Starting to get frustrated, Kenno waved his tied arms in the man’s face, or attempted to. “I would hope I’m not here for no reason,” he said impatiently.
What if the man was telling the truth? What if it wasn’t a trick, and this was really someone who could help him? He knew far too much about magic and about Rayad, but he genuinely seemed baffled about Kenno and why he was there.
Kenno took a deep breath. He didn’t have anything to lose. “Will you help me?” he asked.
The man hesitated. Then he said, “I can’t.”
“Why not?” Kenno demanded. Someone had actually stumbled across him, like Rayad had said would never happen, and yet they still wouldn’t set him free? “It’s not that hard! Just untie the ropes and—”
“Because I’m working for Rayad!” the man interrupted.
Kenno flinched. No. He’d finally let himself believe he could actually escape, and it had been a trick all along?
“Not like that!” the man said quickly. “I don’t want to—not anymore.” He paused again, then said quietly, “Rayad threatened my son.”
“I understand,” Kenno said, although his heart plummeted. It was true, he did understand. “I—” He cut himself off before he could reveal that he had children. Rayad still might be able to get information from this man. “I understand,” he repeated instead. “Don’t put your son in danger for me.”
The man looked torn. “Is there anything I can do?” he asked.
“Well,” Kenno snapped, “if you’re not willing to cut a single rope, then— No. I’m sorry. I shouldn’t have said that.”

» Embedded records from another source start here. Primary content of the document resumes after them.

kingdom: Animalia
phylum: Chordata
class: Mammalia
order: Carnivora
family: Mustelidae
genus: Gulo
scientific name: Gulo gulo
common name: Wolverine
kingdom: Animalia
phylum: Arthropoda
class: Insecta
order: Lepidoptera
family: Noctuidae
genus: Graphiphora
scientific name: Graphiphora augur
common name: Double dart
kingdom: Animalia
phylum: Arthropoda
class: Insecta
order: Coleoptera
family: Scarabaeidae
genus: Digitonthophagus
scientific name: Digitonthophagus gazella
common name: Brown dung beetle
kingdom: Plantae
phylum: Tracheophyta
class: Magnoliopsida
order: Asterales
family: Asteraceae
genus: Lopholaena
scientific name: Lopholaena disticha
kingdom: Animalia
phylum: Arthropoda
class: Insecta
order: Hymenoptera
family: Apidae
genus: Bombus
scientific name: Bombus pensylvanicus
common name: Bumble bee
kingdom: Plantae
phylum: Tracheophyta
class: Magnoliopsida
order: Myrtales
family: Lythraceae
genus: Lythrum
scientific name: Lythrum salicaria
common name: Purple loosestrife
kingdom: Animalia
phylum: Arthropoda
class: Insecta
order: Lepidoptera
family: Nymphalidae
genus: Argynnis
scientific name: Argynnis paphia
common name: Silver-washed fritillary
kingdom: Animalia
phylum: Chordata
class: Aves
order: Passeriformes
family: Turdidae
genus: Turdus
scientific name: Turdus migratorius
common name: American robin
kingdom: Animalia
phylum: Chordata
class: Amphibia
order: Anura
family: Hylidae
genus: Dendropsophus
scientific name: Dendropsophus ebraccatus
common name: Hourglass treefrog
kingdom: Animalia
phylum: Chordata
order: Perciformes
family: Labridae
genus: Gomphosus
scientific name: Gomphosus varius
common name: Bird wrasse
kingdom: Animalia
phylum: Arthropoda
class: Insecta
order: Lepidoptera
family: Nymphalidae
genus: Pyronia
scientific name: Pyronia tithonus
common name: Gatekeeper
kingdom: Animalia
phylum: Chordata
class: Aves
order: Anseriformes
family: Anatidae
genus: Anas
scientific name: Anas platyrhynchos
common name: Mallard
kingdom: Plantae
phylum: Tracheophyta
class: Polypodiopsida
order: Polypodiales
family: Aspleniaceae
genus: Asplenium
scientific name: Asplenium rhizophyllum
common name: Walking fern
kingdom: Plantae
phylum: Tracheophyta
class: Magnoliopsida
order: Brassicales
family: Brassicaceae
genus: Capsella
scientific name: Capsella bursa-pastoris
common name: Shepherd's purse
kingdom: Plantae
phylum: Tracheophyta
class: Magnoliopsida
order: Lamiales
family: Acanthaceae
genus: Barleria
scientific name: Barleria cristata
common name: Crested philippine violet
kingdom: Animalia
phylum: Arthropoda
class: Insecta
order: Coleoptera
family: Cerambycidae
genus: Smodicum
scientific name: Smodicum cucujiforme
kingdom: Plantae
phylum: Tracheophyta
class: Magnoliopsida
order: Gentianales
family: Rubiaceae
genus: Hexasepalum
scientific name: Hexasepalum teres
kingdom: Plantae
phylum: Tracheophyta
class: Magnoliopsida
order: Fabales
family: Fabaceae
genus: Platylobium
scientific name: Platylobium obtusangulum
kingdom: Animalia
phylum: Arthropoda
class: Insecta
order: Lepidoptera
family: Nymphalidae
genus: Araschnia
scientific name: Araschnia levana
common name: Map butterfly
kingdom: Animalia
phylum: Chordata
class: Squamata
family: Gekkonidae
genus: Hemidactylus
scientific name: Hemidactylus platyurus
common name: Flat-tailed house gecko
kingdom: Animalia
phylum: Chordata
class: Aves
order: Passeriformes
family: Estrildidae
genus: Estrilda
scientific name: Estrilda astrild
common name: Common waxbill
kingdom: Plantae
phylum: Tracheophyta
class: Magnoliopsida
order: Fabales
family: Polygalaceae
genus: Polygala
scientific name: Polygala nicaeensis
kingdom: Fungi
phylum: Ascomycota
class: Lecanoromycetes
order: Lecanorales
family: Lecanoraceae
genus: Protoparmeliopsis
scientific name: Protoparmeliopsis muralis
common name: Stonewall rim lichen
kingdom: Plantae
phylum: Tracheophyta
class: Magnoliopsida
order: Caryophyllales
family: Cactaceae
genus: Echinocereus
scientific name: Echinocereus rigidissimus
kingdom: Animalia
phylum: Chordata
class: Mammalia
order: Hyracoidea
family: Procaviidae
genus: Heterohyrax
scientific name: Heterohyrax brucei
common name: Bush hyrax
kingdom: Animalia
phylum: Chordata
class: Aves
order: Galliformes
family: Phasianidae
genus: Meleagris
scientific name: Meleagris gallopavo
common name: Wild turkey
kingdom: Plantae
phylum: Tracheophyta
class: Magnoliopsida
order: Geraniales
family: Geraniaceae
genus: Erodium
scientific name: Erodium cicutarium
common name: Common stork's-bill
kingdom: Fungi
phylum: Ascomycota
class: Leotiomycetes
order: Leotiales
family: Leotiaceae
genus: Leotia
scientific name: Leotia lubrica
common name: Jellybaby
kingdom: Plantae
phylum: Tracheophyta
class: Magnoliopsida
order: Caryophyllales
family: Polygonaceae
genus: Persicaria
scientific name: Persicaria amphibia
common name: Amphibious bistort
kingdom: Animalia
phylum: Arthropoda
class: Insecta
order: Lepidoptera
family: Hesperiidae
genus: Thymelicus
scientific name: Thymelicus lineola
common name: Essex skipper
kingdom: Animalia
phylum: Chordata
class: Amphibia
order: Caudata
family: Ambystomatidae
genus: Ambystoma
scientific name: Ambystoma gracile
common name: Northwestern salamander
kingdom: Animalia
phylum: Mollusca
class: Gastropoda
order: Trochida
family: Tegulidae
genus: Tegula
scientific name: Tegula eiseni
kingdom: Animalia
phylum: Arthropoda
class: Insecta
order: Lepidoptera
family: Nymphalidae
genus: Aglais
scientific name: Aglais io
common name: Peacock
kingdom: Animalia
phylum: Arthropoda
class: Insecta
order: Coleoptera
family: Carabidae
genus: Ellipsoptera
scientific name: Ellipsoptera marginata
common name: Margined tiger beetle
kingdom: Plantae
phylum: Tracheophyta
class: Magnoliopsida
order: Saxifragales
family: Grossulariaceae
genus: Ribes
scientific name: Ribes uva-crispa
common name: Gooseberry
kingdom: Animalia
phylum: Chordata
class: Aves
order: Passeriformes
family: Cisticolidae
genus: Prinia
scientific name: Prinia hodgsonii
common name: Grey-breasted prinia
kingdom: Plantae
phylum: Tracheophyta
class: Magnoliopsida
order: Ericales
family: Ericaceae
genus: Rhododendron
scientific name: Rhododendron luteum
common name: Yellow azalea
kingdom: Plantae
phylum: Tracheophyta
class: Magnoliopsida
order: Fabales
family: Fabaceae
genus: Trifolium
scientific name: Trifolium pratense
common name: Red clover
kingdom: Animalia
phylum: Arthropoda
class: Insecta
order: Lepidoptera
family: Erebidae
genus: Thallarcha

The man gave a short shrug. They both knew that, to an extent, Kenno was right.
Not long after that, the man left, after replacing Kenno’s gag so Rayad wouldn’t know anyone had been there. Kenno was left alone again. He told himself it was better like that—better not to have any false hope.
Rayad probably wouldn’t return for at least a day, Kenno knew. He was busy, after all, and Kenno wasn’t the only problem he had to deal with. Kenno sighed and shifted himself around until he was lying awkwardly on his side. Then he closed his eyes and tried to sleep.